Balbharti 12th Maharashtra State Board Maths Solutions Book Pdf Chapter 4 Pair of Straight Lines Ex 4.3 Questions and Answers.

## Maharashtra State Board 12th Maths Solutions Chapter 4 Pair of Straight Lines Ex 4.3

Question 1.

Find the joint equation of the pair of lines:

(i) Through the point (2, -1) and parallel to lines represented by 2x^{2} + 3xy – 9y^{2} = 0

Solution:

The combined equation of the given lines is

2x^{2} + 3 xy – 9y^{2} = 0

i.e. 2x^{2} + 6xy – 3xy – 9y^{2} = 0

i.e. 2x(x + 3y) – 3y(x + 3y) = 0

i.e. (x + 3y)(2x – 3y) = 0

∴ their separate equations are

x + 3y = 0 and 2x – 3y = 0

∴ their slopes are m_{1} = \(\frac{-1}{3}\) and m_{2} = \(\frac{-2}{-3}=\frac{2}{3}\).

■ Provided material:
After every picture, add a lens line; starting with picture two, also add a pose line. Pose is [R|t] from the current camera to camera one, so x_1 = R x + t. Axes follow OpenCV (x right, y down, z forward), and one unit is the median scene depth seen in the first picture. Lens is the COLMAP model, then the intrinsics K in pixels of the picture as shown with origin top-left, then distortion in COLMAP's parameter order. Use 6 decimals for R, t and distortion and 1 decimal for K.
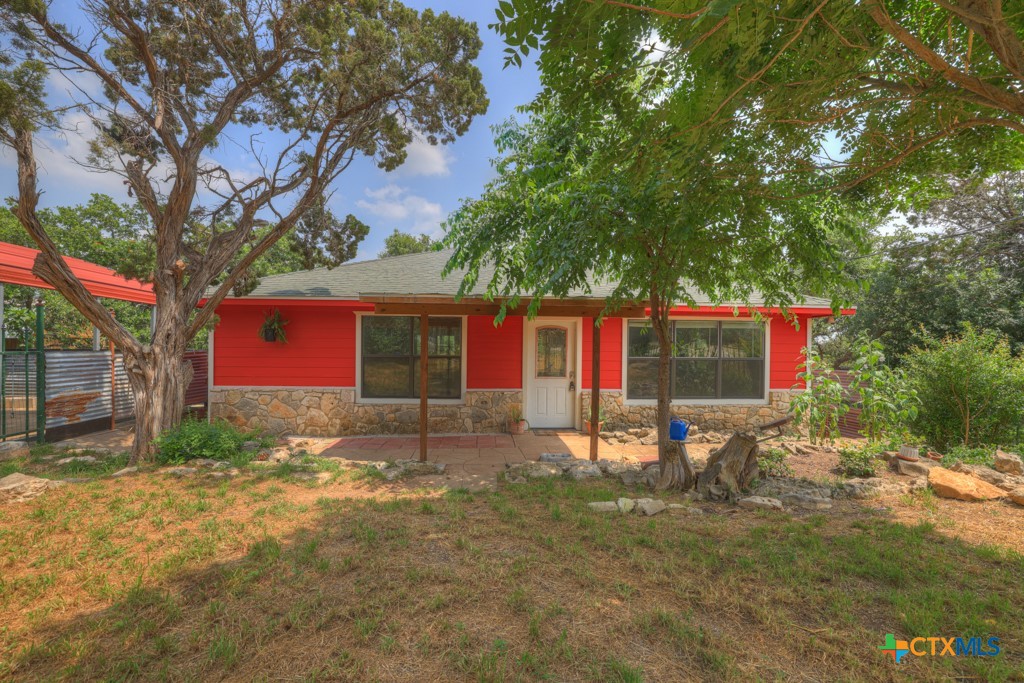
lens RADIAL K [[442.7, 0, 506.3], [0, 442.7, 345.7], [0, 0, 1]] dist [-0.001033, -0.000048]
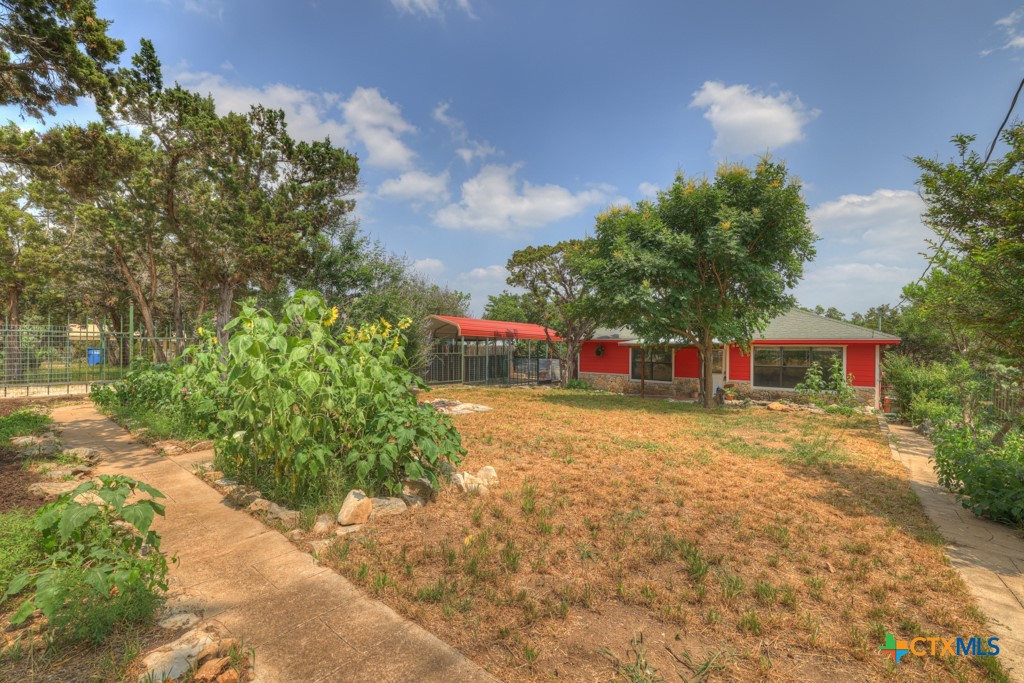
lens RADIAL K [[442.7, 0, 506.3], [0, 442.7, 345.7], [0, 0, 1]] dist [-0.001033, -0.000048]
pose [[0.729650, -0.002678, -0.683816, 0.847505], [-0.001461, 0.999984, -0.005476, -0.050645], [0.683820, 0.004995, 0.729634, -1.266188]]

■ Exercise: In the worked solution on pairs of straight lines, what separate equations does factoring 2x^{2} + 3xy – 9y^{2} = 0 give?

■ Worked solution: x + 3y = 0 and 2x – 3y = 0